The expected copy holds every entry exactly and none of the pictures.
The input START
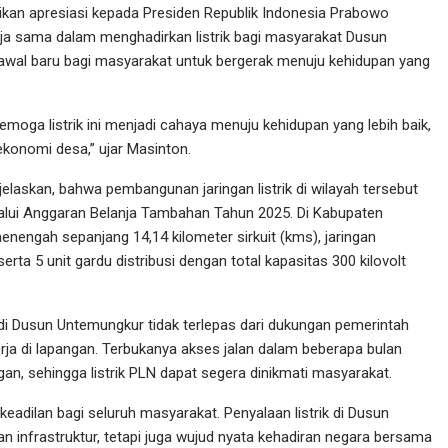
ikan apresiasi kepada Presiden Republik Indonesia Prabowo
ja sama dalam menghadirkan listrik bagi masyarakat Dusun
i awal baru bagi masyarakat untuk bergerak menuju kehidupan yang
moga listrik ini menjadi cahaya menuju kehidupan yang lebih baik,
onomi desa,” ujar Masinton.
laskan, bahwa pembangunan jaringan listrik di wilayah tersebut
alui Anggaran Belanja Tambahan Tahun 2025. Di Kabupaten
engah sepanjang 14,14 kilometer sirkuit (kms), jaringan
rta 5 unit gardu distribusi dengan total kapasitas 300 kilovolt
 di Dusun Untemungkur tidak terlepas dari dukungan pemerintah
rja di lapangan. Terbukanya akses jalan dalam beberapa bulan
n, sehingga listrik PLN dapat segera dinikmati masyarakat.
eadilan bagi seluruh masyarakat. Penyalaan listrik di Dusun
 infrastruktur, tetapi juga wujud nyata kehadiran negara bersama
The input END
▶ _Solution to this task_
ikan apresiasi kepada Presiden Republik Indonesia Prabowo
ja sama dalam menghadirkan listrik bagi masyarakat Dusun
i awal baru bagi masyarakat untuk bergerak menuju kehidupan yang
moga listrik ini menjadi cahaya menuju kehidupan yang lebih baik,
onomi desa,” ujar Masinton.
laskan, bahwa pembangunan jaringan listrik di wilayah tersebut
alui Anggaran Belanja Tambahan Tahun 2025. Di Kabupaten
engah sepanjang 14,14 kilometer sirkuit (kms), jaringan
rta 5 unit gardu distribusi dengan total kapasitas 300 kilovolt
 di Dusun Untemungkur tidak terlepas dari dukungan pemerintah
rja di lapangan. Terbukanya akses jalan dalam beberapa bulan
n, sehingga listrik PLN dapat segera dinikmati masyarakat.
eadilan bagi seluruh masyarakat. Penyalaan listrik di Dusun
 infrastruktur, tetapi juga wujud nyata kehadiran negara bersama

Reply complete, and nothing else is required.